§ TEXT SEGMENT
KUALA LUMPUR — Malayan Banking Bhd (Maybank) recorded a net profit of RM2.48 billion for the first quarter ended March 31, 2026 (1Q 2026), slightly lower than RM2.58 billion a year earlier, as stronger underlying performance helped offset softer market-driven income.
In a filing with Bursa Malaysia, the banking group said growth in core fee income, alongside improved net interest margins (NIMs), disciplined cost control and stable asset quality, supported its quarterly results, Bernama reported.
The higher core fee income was mainly driven by wealth management and investment banking activities, as well as stronger Global Markets (GM) sales during the period. However, overall performance was weighed down by weaker trading income amid a challenging market environment.
Revenue for the quarter fell to RM14.91 billion from RM16.87 billion previously.
“Maybank’s 1Q 2026 performance reflects the strength and resilience of its diversified franchise and disciplined execution amid volatile market conditions.
“The bank continued to deliver steady earnings supported by stronger NIM, prudent cost management and broadly stable asset quality during the quarter,” said president and group chief executive officer Datuk Seri Khairussaleh Ramli.
He added that key business segments, particularly wealth management, investment banking and flow business, continued to show progress, underscoring the strength of the group’s customer franchise.
Net interest margin improved to 2.14% from 2.04% a year earlier, a 10-basis-point year-on-year increase, supported by a lower-cost funding mix and a higher current account and savings account (CASA) ratio of 41.1 per cent across home markets.
“Our balance sheet fundamentals remain sound with strong capital and liquidity buffers, as well as continued CASA strength across our home markets, enabling us to continue supporting individuals, small and medium enterprises (SMEs) and large corporates,” said Khairussaleh.
Return on equity remained stable at 11.2%.
Maybank said non-interest income declined to RM1.99 billion due to weaker trading and markets-related performance. However, net fund-based income rose 3.2% year-on-year to RM5.11 billion, supported by improved margins and steady loan growth.

§ MATERIAL

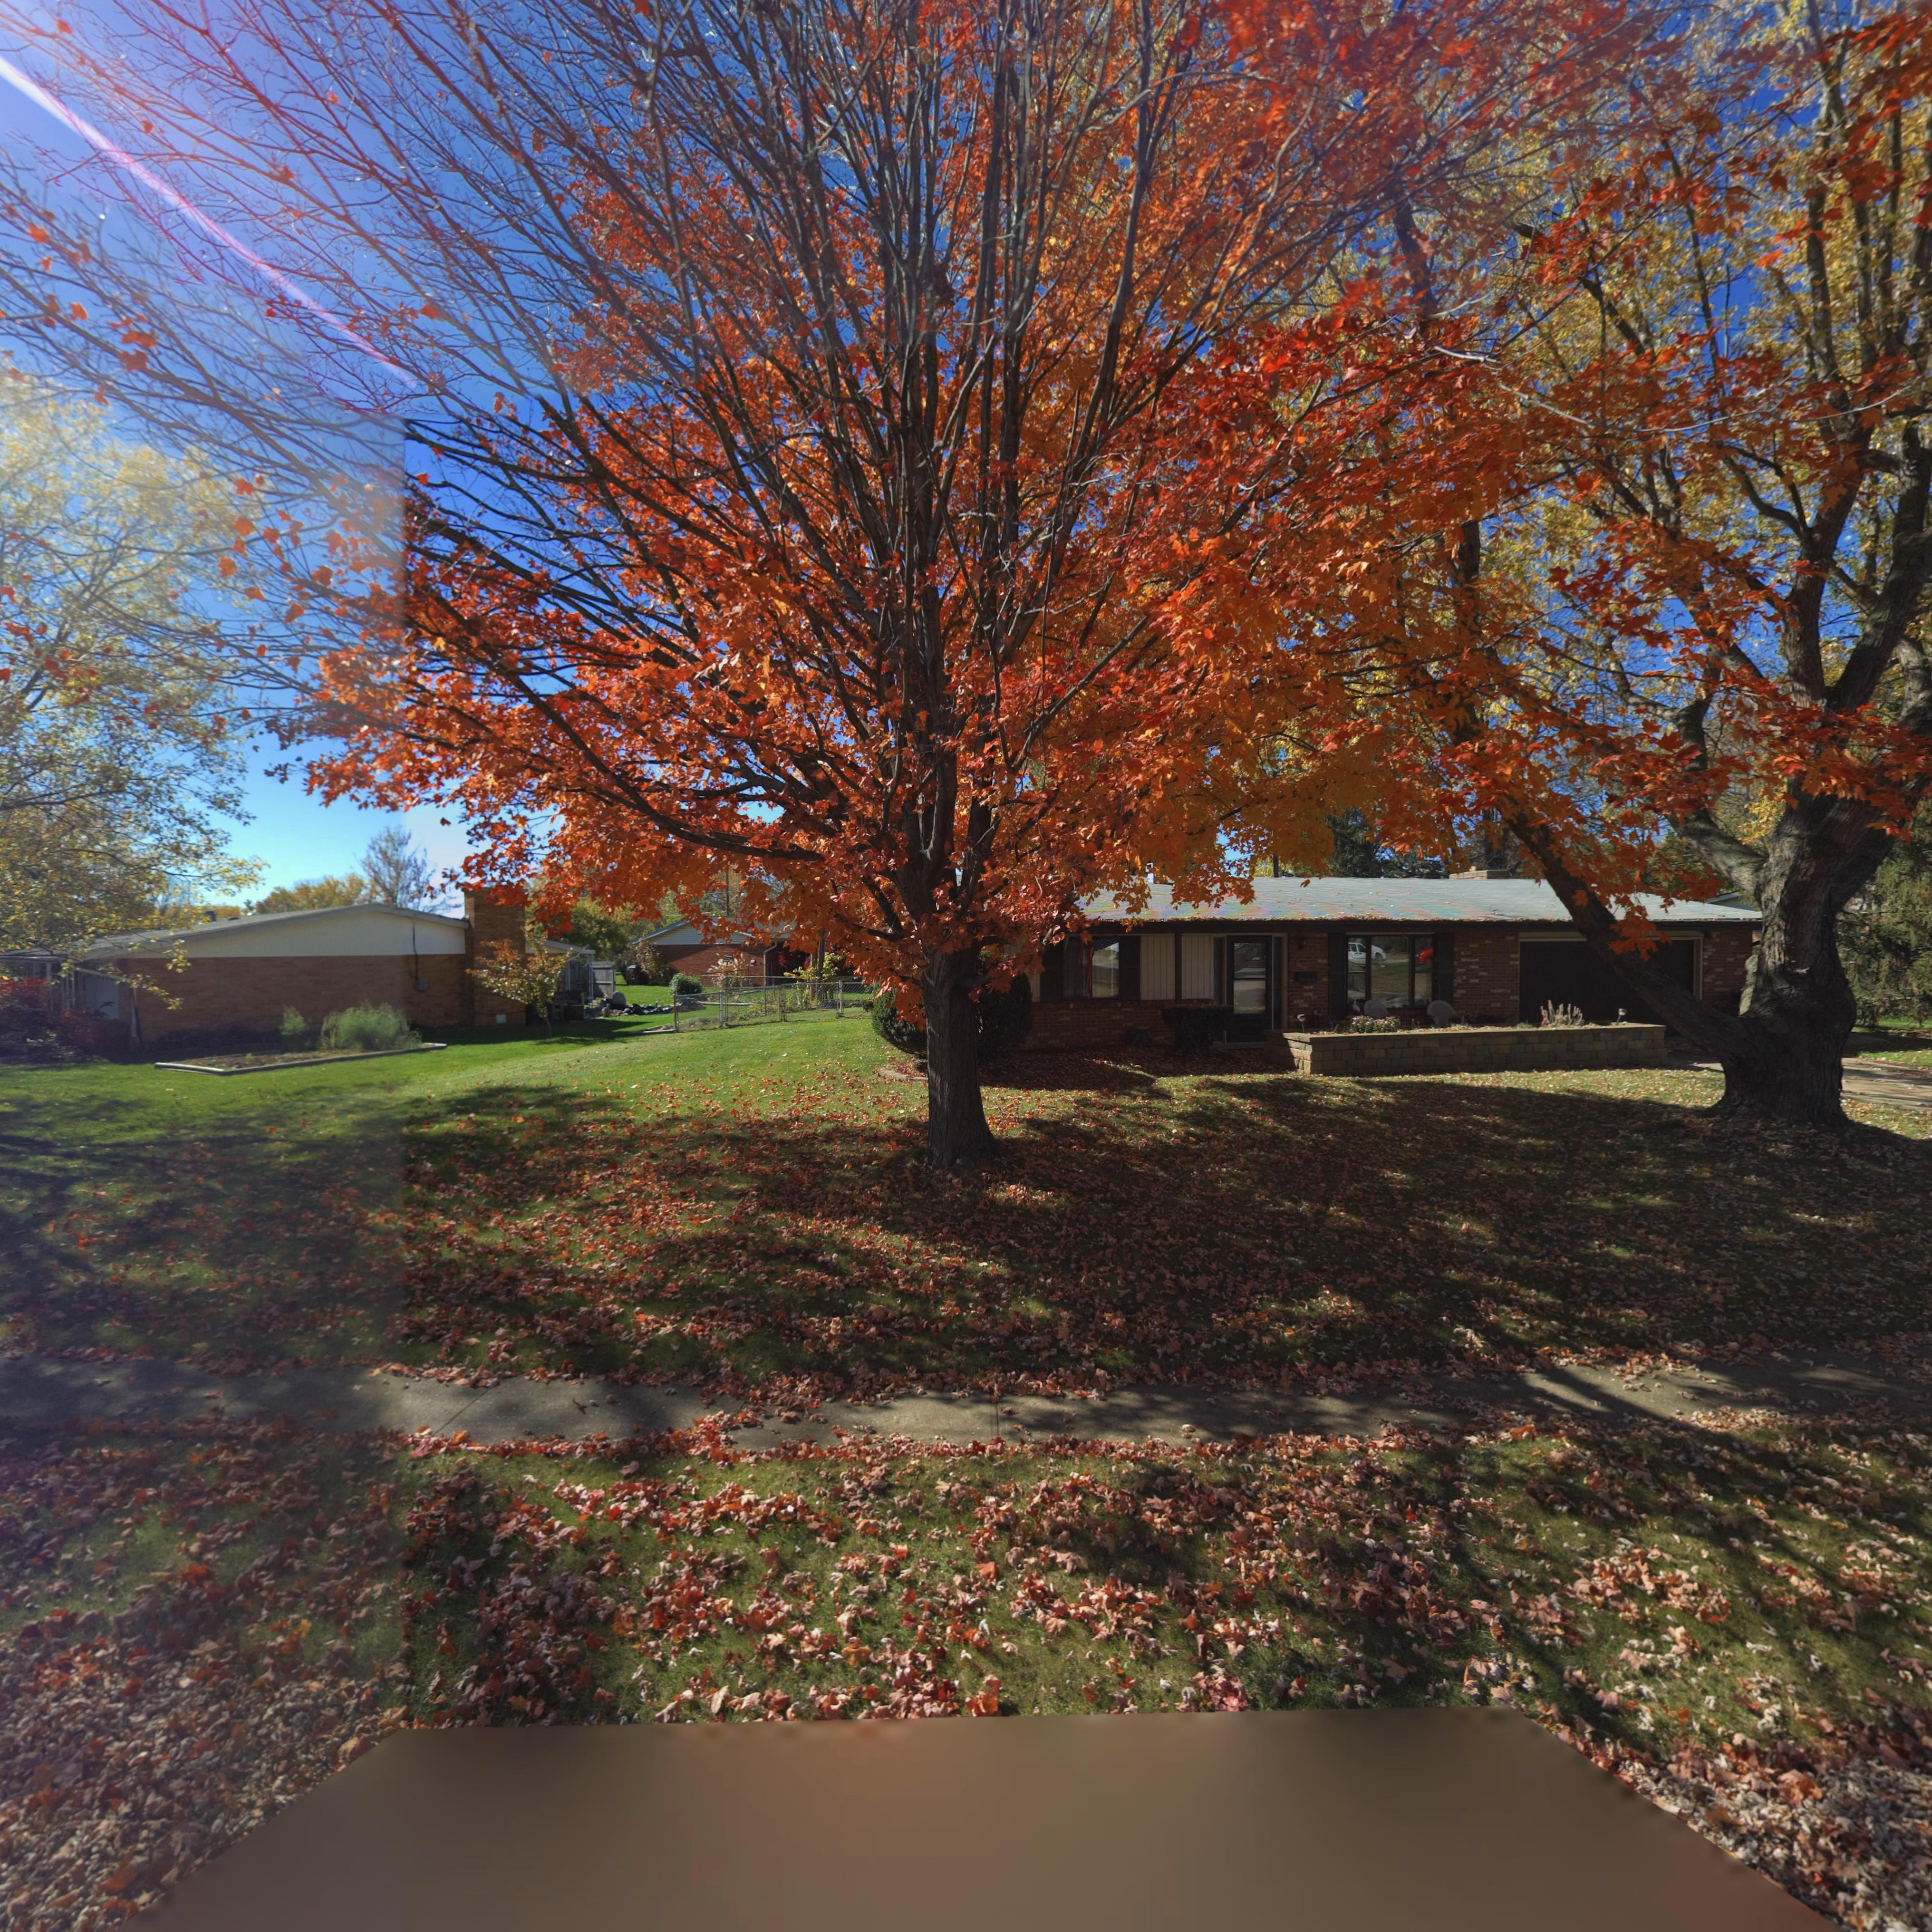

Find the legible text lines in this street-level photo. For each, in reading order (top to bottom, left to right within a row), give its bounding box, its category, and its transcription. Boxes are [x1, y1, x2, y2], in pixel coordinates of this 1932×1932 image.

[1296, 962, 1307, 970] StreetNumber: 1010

§ REQUIRED TASK 1
Write out the passage of the Maybank earnings article between "He added that" and "group’s customer franchise.", inclusive.
§ REQUIRED TASK 2
According to the Maybank earnings article, what return on equity did the bank record for the quarter?
§ REQUIRED TASK 3
Continue the article on Maybank's first-quarter 2026 results from its final sentence onward.

§ TASK OUTPUT 1
He added that key business segments, particularly wealth management, investment banking and flow business, continued to show progress, underscoring the strength of the group’s customer franchise.

§ TASK OUTPUT 2
11.2%.

§ TASK OUTPUT 3
Net operating income stood at RM7.10 billion, compared with RM7.71 billion previously.
Operating expenses declined 5.3% year-on-year and 3.1% quarter-on-quarter, reflecting continued cost discipline despite higher technology investments. As a result, the cost-to-income ratio improved to 49.9 per cent.
Asset quality remained steady, with the gross impaired loans ratio at 1.34% and loan loss coverage at 104.4%, or 113.6% excluding provision reclassification linked to a significant restructured borrower.
Net credit charge-off ratio improved to 10 basis points, reflecting lower provisions for corporate borrowers, partially offset by additional overlays of RM2.4 billion set aside for emerging macroeconomic and geopolitical risks.
Group loans grew 0.9 per cent year-on-year to RM684.5 billion, driven mainly by stronger lending in Malaysia, up 5.5%, and Singapore, up 3.6%.
Looking ahead, Maybank said it will continue expanding its core businesses across home markets while integrating its regional presence under the ROAR30 strategy launched this year.
The group aims to scale up Islamic finance, regional wealth management, regional transaction and payments, and corporate and investment banking.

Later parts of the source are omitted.